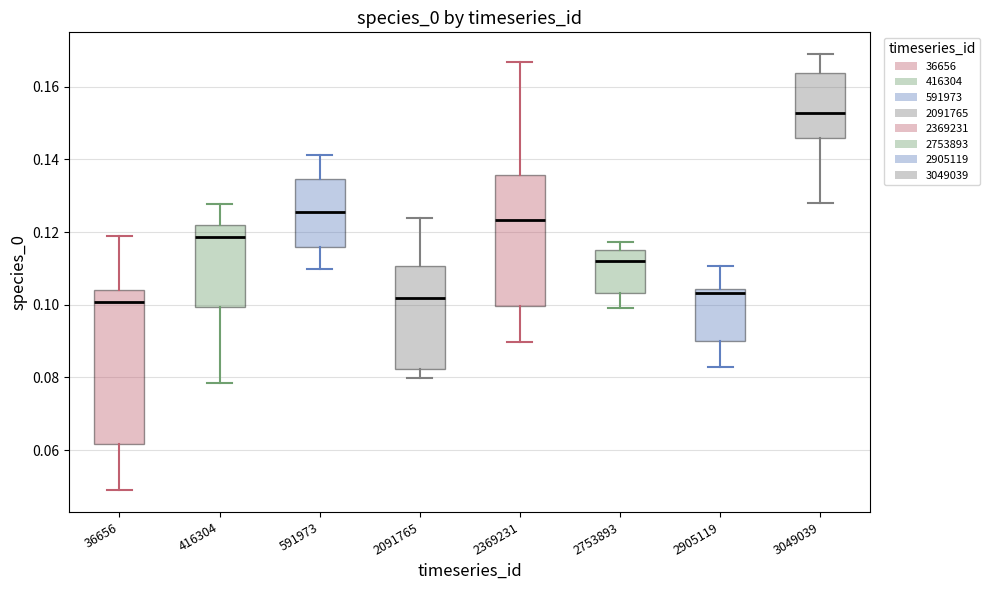

Which box's median line is the highest?

3049039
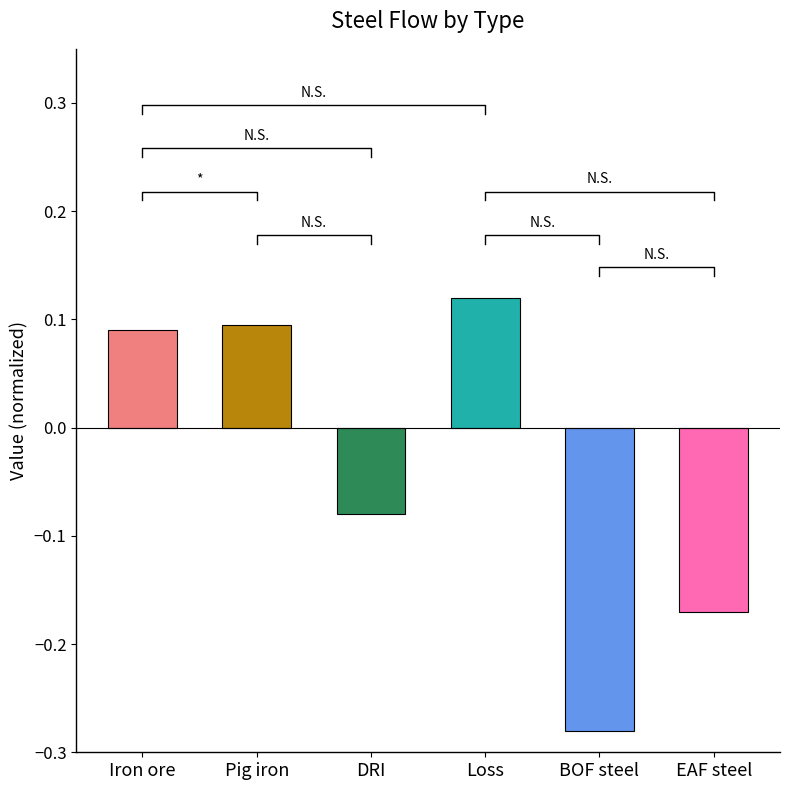

At which label does the data first exceed 0?

Iron ore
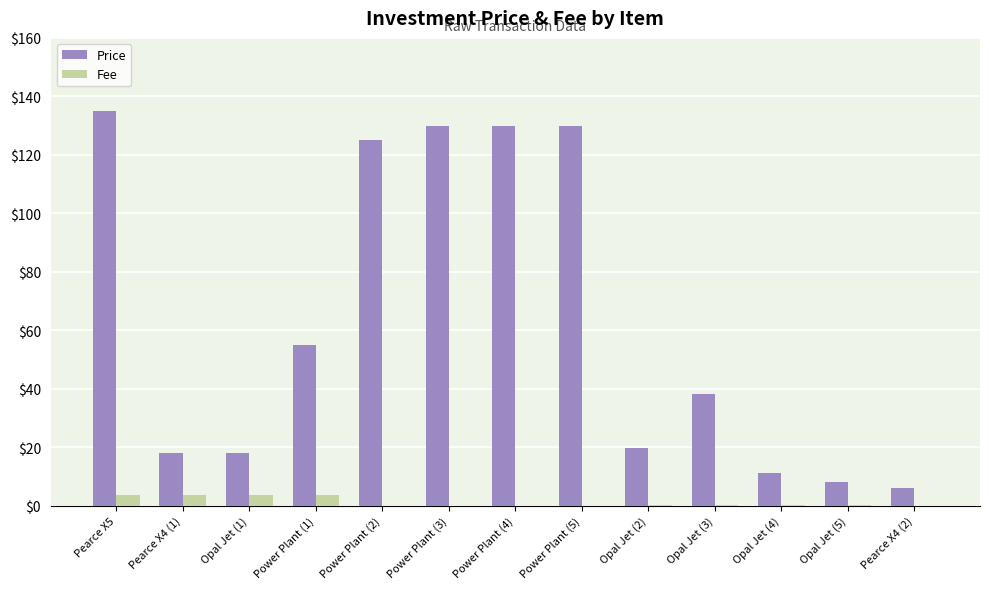

Is it true that Price equals 130.0 at Power Plant (5)?

True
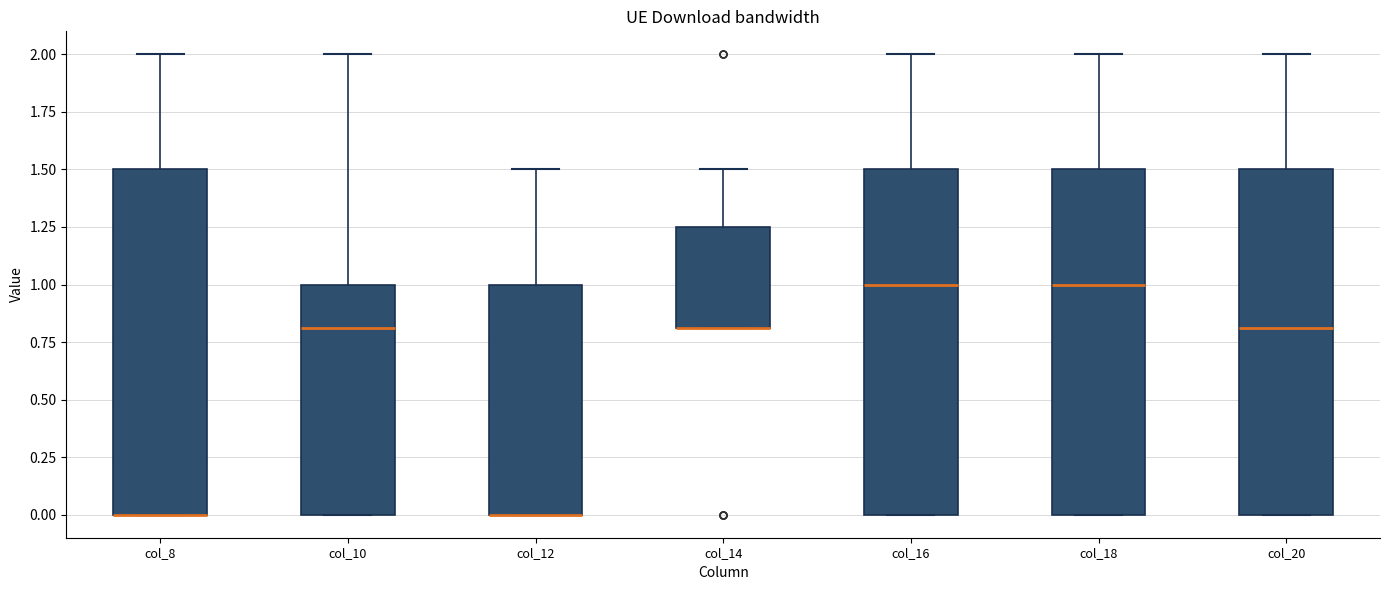

Where does the upper whisker of the box for col_12 end on the y-axis? The values are not printed on the chart, so give them approximately, as read against the axis.

1.50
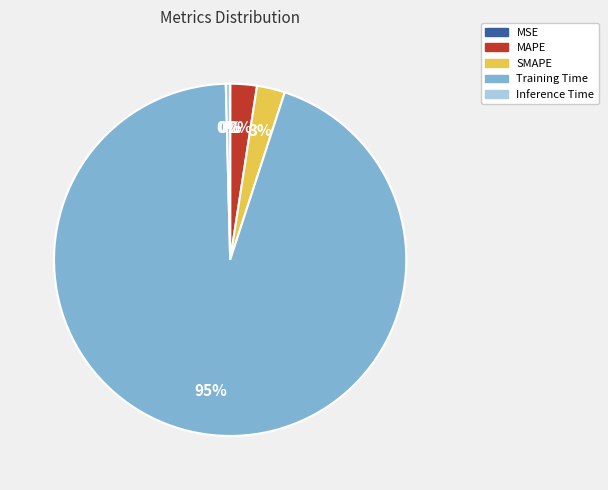

True or false: SMAPE accounts for 8% of the total.

False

> _Instructions for the task_
Can you pull every line of text from the data above, word for word, leaving out the pictures?

> _Exercise solution_
Which box's median line is the highest?

3049039

At which label does the data first exceed 0?

Iron ore

Is it true that Price equals 130.0 at Power Plant (5)?

True

Where does the upper whisker of the box for col_12 end on the y-axis? The values are not printed on the chart, so give them approximately, as read against the axis.

1.50

True or false: SMAPE accounts for 8% of the total.

False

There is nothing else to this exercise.